糖尿病を予防したり、進行を遅らせたりするためには、生活習慣を見直すことが大切です。糖尿病の予防には3つの段階があります。1つ目は「1次予防」で、糖尿病が発症する前に予防することです。2つ目は「2次予防」で、すでに糖尿病を発症した場合でも、血糖値をしっかりコントロールすることを目指します。そして3つ目は「3次予防」で、糖尿病が原因で起こる合併症を防ぐことです。これらのすべてに共通しているのは、食事や運動など、日々の生活習慣を改善することが重要だということです。
脂質異常症とは、血液中の脂質(脂肪)の値が正常範囲から外れている状態のことです。具体的には、「悪玉コレステロール」と呼ばれるLDLコレステロールや、中性脂肪(トリグリセライド)が増えすぎたり、「善玉コレステロール」であるHDLコレステロールが減ったりすることを指します。これらの異常は、動脈硬化の原因になります。
LDLコレステロールが増えると、血管の内側にたまってこぶのようになり、血管が硬くなります。これが動脈硬化です。また、中性脂肪が増えすぎることも、血管の健康を損ないます。一方で、HDLコレステロールは、余分なコレステロールを回収して肝臓に戻す働きを持っており、動脈硬化を防ぐ効果があります。そのため、動脈硬化を予防するには、LDLコレステロールと中性脂肪を減らし、HDLコレステロールを増やすことが大切です。

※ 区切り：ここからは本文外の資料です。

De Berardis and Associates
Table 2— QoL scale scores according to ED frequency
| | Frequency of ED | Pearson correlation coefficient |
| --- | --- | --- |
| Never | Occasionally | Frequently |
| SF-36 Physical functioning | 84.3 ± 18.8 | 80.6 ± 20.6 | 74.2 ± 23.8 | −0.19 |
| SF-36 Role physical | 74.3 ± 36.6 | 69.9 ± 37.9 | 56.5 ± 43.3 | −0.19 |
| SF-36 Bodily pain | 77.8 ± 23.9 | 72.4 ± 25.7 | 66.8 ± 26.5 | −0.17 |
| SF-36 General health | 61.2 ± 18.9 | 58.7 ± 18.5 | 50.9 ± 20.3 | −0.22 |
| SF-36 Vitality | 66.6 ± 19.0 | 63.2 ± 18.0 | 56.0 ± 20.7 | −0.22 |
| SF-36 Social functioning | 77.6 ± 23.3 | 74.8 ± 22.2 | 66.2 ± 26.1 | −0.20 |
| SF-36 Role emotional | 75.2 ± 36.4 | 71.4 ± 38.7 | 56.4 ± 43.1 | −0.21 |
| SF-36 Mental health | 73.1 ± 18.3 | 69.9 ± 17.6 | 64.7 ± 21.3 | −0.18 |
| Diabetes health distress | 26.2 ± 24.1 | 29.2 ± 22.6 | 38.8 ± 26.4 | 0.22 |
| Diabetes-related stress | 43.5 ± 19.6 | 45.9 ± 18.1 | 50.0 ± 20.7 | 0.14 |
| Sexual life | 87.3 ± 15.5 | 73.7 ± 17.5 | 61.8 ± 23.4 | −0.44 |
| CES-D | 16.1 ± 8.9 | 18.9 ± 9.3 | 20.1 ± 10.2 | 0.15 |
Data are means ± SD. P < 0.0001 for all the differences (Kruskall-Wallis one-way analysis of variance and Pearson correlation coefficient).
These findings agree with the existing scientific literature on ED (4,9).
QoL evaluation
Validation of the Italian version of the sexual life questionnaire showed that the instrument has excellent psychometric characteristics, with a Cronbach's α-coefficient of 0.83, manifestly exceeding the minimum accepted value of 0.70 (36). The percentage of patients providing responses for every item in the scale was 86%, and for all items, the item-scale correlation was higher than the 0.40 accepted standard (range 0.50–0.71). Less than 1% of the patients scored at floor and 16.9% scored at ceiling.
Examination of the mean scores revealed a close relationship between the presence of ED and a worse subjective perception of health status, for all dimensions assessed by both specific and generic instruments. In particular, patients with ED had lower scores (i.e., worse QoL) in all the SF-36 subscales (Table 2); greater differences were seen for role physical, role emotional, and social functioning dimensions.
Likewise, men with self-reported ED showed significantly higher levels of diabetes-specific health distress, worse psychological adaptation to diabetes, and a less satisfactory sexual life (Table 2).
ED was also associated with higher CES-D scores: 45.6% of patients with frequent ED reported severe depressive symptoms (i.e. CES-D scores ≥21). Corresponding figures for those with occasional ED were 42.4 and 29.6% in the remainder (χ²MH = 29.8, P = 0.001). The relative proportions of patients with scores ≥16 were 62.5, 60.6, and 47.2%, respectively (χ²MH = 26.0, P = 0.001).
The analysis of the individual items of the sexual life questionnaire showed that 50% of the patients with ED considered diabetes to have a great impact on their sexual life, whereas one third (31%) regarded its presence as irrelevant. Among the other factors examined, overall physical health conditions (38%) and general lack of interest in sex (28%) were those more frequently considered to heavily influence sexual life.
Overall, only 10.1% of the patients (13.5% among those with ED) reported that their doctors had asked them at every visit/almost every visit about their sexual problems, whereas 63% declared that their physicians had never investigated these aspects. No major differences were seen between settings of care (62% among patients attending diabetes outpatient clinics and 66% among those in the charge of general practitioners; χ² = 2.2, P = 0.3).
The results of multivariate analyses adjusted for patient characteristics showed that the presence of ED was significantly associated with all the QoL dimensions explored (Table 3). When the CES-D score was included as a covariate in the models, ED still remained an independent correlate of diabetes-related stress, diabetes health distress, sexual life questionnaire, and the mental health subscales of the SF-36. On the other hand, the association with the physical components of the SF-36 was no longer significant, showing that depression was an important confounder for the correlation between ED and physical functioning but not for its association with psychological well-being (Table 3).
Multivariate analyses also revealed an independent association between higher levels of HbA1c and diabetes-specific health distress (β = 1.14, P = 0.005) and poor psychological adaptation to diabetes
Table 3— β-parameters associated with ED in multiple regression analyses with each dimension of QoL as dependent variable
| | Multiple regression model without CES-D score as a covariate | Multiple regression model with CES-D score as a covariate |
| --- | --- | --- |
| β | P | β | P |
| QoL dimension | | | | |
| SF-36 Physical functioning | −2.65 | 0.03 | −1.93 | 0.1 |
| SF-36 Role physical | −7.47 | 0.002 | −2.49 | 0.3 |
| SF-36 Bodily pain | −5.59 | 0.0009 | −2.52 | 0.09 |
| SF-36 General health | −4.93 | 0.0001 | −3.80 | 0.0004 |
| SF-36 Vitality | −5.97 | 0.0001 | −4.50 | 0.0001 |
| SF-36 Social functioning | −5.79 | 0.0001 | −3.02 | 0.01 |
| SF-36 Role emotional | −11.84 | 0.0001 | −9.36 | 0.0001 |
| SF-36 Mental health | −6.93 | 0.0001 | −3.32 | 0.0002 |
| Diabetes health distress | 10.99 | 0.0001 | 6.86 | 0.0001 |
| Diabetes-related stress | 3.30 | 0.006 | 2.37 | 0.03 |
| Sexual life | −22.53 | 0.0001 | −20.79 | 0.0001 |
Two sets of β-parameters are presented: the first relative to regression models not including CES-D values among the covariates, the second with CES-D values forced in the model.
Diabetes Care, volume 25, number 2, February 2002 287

脂質異常症も、症状がないまま進行することが多い病気です。気がつかないうちに血管が傷つき、動脈硬化が進行して、脳や心臓の病気につながる可能性があります。脂質異常症の主な原因には、食生活の乱れ(カロリー過多)や過度な飲酒、肥満、運動不足などがあります。
治療は、まず食事療法と運動療法からはじめます。これらを行っても脂質管理の目標値が達成できない場合や、持っている危険因子が多く動脈硬化のリスクが高い場合には、薬物療法を行います。
高尿酸血症とは、血液中の尿酸の値が7.0mg/dlを超えた状態をいいます。この状態が続くと、痛風や腎結石、尿路結石の原因になります。また、高尿酸血症は、肥満、高血圧、脂質異常症、糖尿病と一緒に起こることが多いとされています。
尿酸の値が高い状態が続くと、尿酸の結晶が関節にたまり、炎症を引き起こすことがあります。これが痛風で、特に足の親指の付け根に起こりやすく、痛風発作はあまりの痛みで足を引きずってしまうこともあります。
痛風発作は、消炎鎮痛剤などで1週間から10日ほどで治まりますが、治療を中断して放置すると、関節炎による結節(コブのようなもの)ができたり、腎臓の機能が悪くなったり、尿路結石のリスクが高くなります。尿酸の結晶は、血液中の尿酸値が6.8mg/dl以上でできやすいと言われているため、6.0mg/dl以下に保つことが治療の目標です。
治療では、まずは生活習慣を見直すことが大切です。運動を増やし、食生活を改善していきましょう。